* Given text:
╭──

Hi,
While working on a backup script that --updates the tar file (on a disk)
with --multi-volume, I discovered that tar does not seek through the
archive and speed is much lower than expected. Are there any technical
reasons for that, other than outdated silent assumptions?
While trying to read the code and documentation, I stumbled upon this
code in buffer.c||
|if (!multi_volume_option && !use_compress_program_option && fstat
(archive, &st) == 0) seekable_archive = S_ISREG (st.st_mode); else
seekable_archive = false;|
That multi_volume_option isn't documented to make the file non-seekable
(see below). Is this just a silent and incorrect assumption that
--multi-volume always implies non-seekable tapes?
From the man page:
-n, --seek
Assume the archive is seekable. Normally tar
determines automatically whether the archive
can be seeked or not. This option is intended for use
in cases when such recognition fails.
It takes effect only if the archive is open for
reading (e.g. with --list or --extract op-
tions).

╰──

* What the exercise asks:
In the forum post about tar, when does the --seek option take effect, according to the quoted man page?

* Records:
╭──

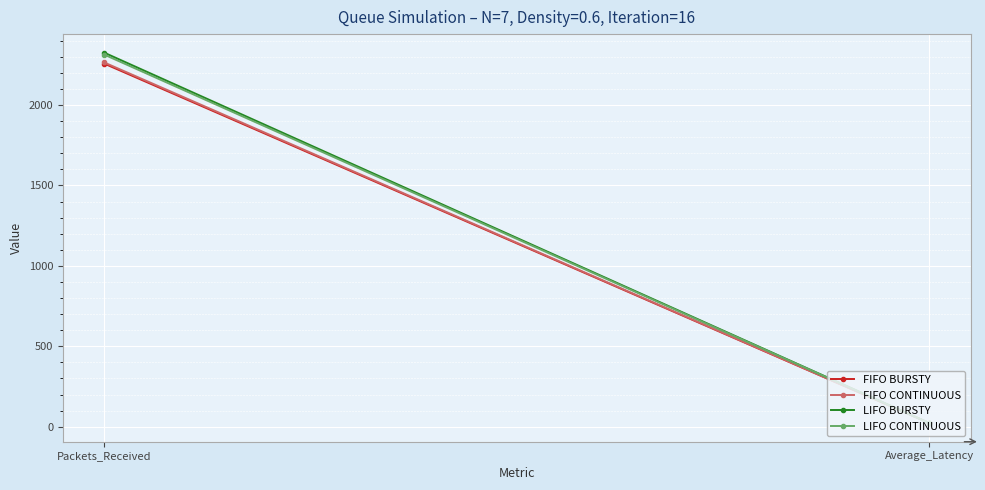

Reading left to right, transcribe all the data shown in this chart.

FIFO BURSTY: 2258.0	22.4
FIFO CONTINUOUS: 2265.0	22.5
LIFO BURSTY: 2326.0	21.7
LIFO CONTINUOUS: 2314.0	22.0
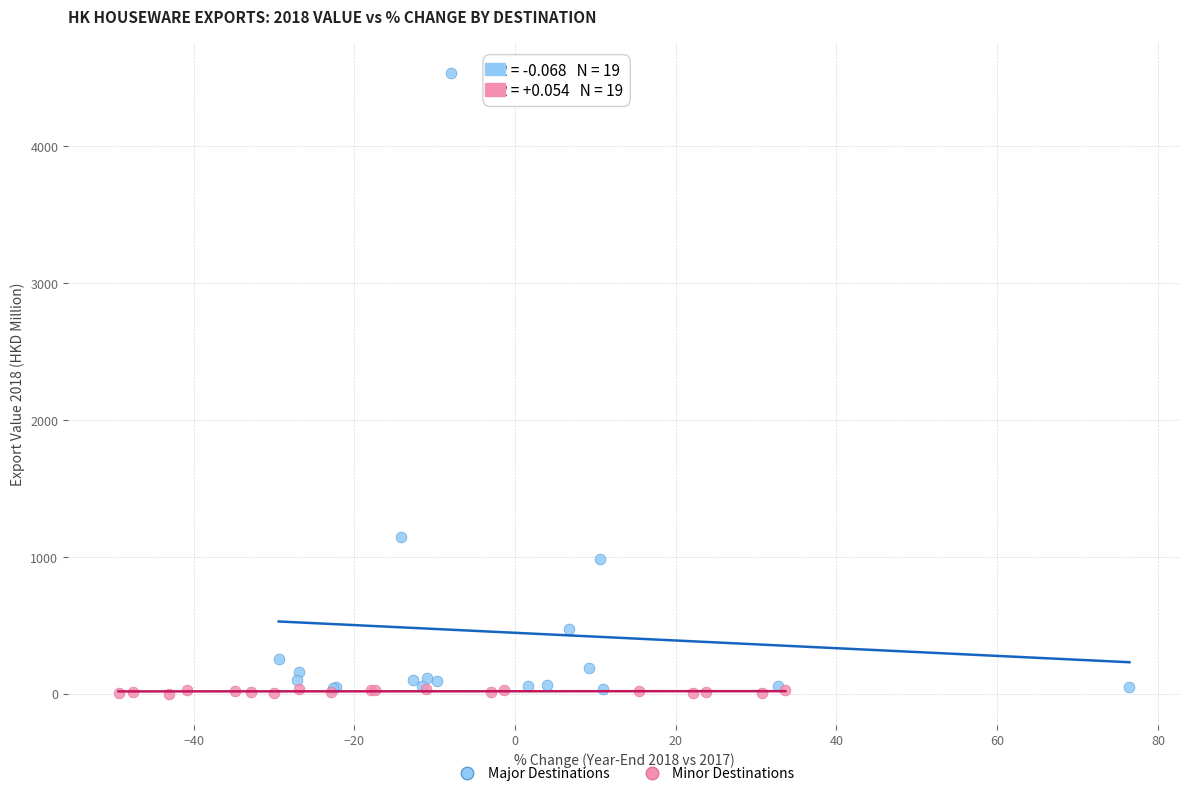

Which series has the widest spread of Y values?

Major Destinations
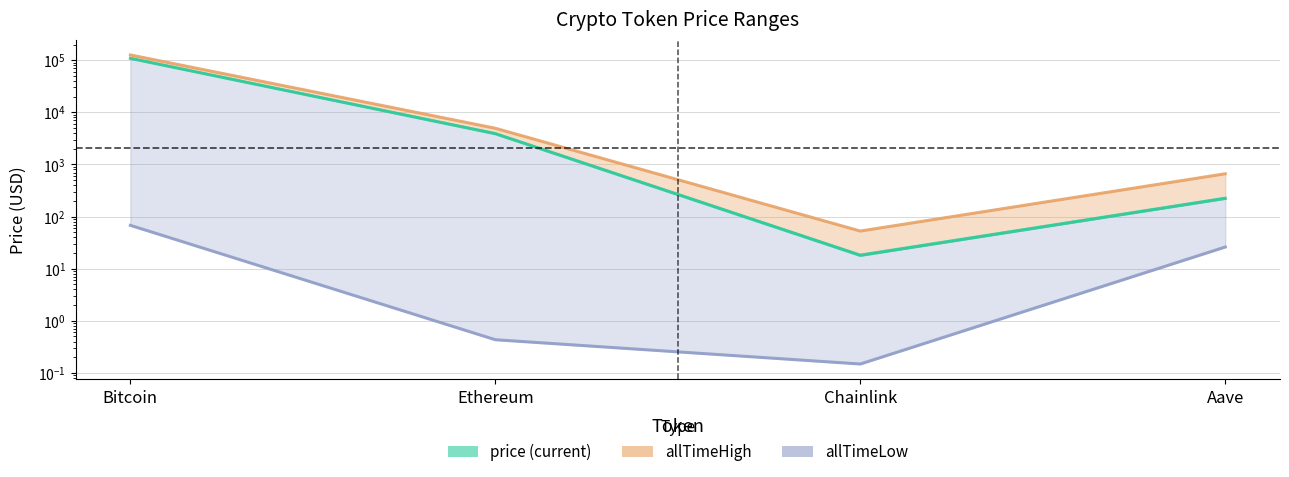

Reading left to right, extract all data points from this chart.

price: 108437.0	3880.8	18.0	222.5
allTimeHigh: 126080.0	4946.1	52.7	661.7
allTimeLow: 67.8	0.4	0.1	26.0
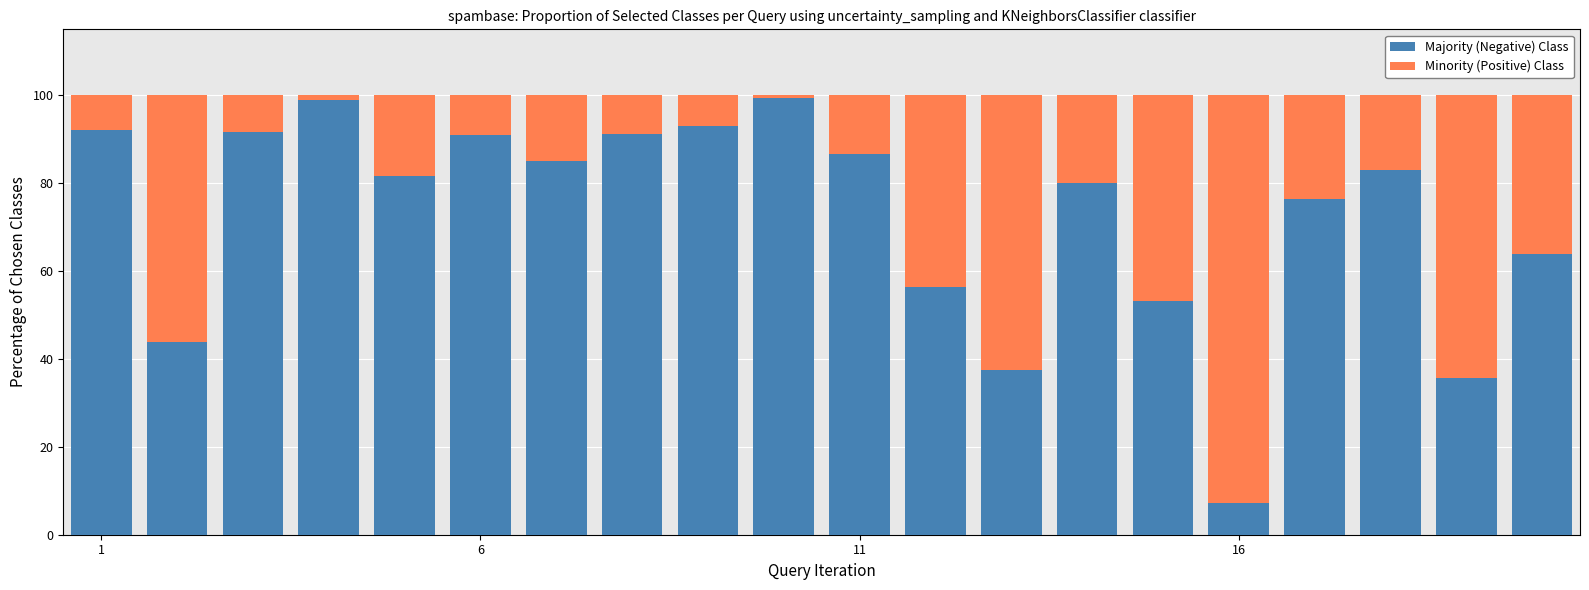

What is the minimum value for Majority (Negative) Class?

7.2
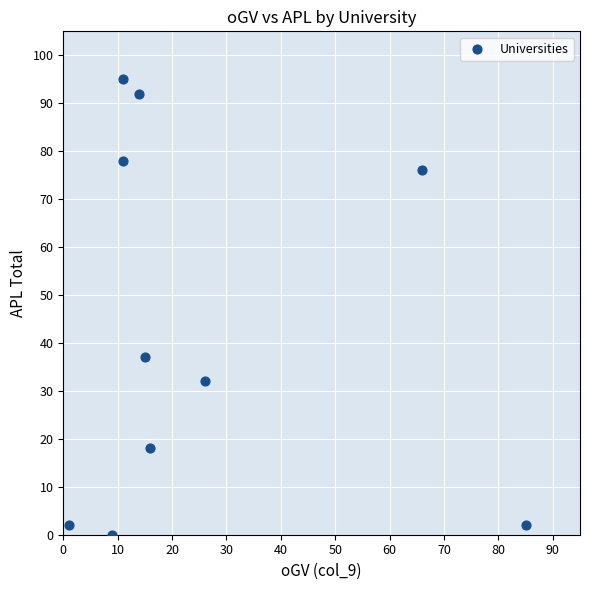

What Y value in the scatter plot is closest to 47?

37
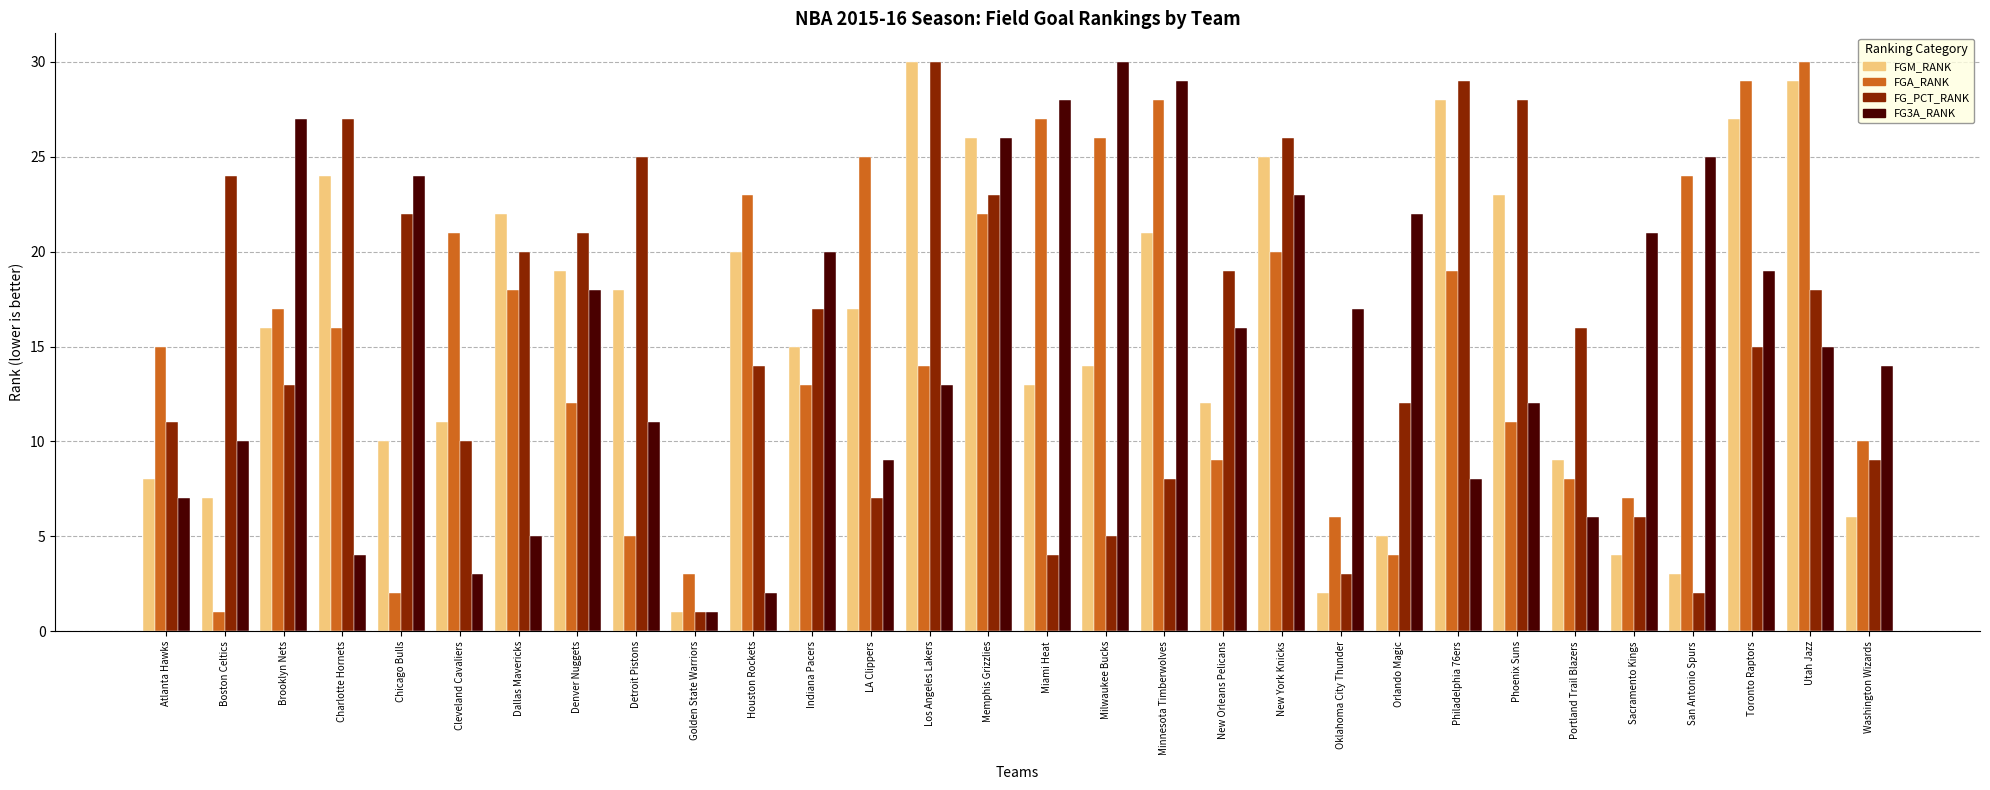

What is the spread (max minus min) of values at Chicago Bulls?

22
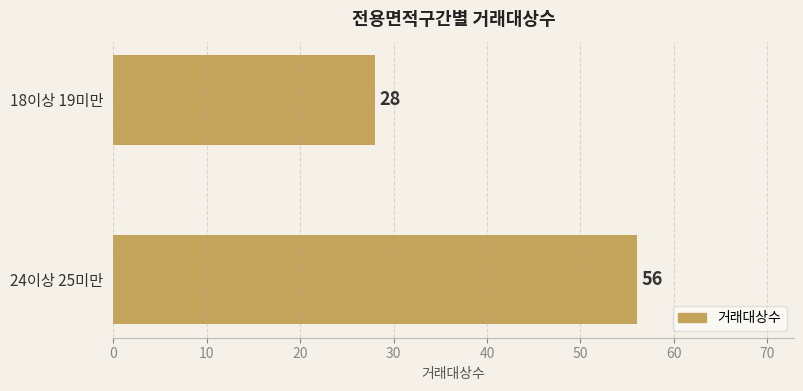

Reading top to bottom, what are all the values shown in this chart?

28	56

╰──

* Result for this task:
Only if the archive is open for reading, such as with the --list or --extract operations.